- [What is needed]: Could you reproduce, word for word, the part of the article on the Fitchburg Yarn Works opening that starts at "The City of" and ends at "the community again."?

Posted on October 4, 2017
FITCHBURG --- The power of local support, private and public financing, and a developer with an outstanding record of breathing new life into old mills was on full display recently as state and local leaders gathered for the grand opening of Fitchburg Yarn Works, a 96-unit mixed-income apartment building along the Nashua River near downtown Fitchburg.
“This shows the power of what communities can do,” said Lt. Gov. Karyn Polito at grand opening ceremonies on Sept. 28. “They’ve helped transform a 112-year-old mill into 96 beautiful homes. They are showing other gateway cities that what may seem impossible can become reality.”
The City of Fitchburg contributed $250,000 in HOME funds and something else every project needs – overlay zoning to allow for the former Fitchburg Yarn Company mill to be turned into an asset for the community again.
“Many people used to work here and now many people are going to live here and are going to be spending their hard-earned dollars supporting local businesses downtown,” said Jay Ash, the Baker Administration’s housing and economic development chief. “The Baker Administration would love to support more spectacular projects like this.”
Developed by WinnCompanies, the $24.2 million Fitchburg Yarn development features 57 market-rate, 29 affordable apartments for households at or below 60 percent of area median income and 10 apartments for households with incomes at or below 30 percent AMI. At the grand opening, Winn Senior Project Director LeAnn Hanfield said 98 percent of the apartments were already leased. The building is located less than a mile from the Fitchburg commuter rail station and Fitchburg State College.

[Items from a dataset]
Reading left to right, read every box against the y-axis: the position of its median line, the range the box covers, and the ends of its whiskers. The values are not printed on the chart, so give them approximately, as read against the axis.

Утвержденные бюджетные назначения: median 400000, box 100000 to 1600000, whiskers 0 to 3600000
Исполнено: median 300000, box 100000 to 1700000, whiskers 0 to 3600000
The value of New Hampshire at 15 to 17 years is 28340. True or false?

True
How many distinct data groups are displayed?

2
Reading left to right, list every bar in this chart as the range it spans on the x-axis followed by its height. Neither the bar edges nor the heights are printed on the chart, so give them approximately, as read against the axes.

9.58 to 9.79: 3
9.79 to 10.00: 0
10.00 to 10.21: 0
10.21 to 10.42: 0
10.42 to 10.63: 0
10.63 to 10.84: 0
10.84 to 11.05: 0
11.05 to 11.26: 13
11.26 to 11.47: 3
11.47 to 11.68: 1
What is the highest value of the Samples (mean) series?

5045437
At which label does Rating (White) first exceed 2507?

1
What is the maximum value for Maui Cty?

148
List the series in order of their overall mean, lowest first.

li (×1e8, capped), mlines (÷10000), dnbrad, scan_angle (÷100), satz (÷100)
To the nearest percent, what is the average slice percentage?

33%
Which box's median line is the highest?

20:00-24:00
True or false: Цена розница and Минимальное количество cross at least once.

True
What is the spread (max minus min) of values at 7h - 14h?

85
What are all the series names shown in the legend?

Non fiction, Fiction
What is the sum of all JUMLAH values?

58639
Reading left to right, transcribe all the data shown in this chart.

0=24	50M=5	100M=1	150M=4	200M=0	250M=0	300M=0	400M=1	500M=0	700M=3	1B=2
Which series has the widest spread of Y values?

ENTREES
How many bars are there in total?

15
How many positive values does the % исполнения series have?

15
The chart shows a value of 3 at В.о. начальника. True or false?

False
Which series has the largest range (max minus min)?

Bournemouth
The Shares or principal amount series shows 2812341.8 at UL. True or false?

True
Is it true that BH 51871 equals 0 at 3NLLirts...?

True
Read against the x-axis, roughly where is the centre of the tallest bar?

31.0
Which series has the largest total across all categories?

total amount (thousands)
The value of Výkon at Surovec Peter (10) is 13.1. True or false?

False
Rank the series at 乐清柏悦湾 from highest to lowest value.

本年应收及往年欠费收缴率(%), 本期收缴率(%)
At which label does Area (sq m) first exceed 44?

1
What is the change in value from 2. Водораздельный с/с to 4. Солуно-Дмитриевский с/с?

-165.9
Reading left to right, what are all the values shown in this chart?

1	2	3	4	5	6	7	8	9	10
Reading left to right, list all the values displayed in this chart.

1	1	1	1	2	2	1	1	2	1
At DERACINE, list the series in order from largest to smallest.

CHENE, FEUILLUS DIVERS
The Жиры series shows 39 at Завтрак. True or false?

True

- [Answer to this exercise]:
The City of Fitchburg contributed $250,000 in HOME funds and something else every project needs – overlay zoning to allow for the former Fitchburg Yarn Company mill to be turned into an asset for the community again.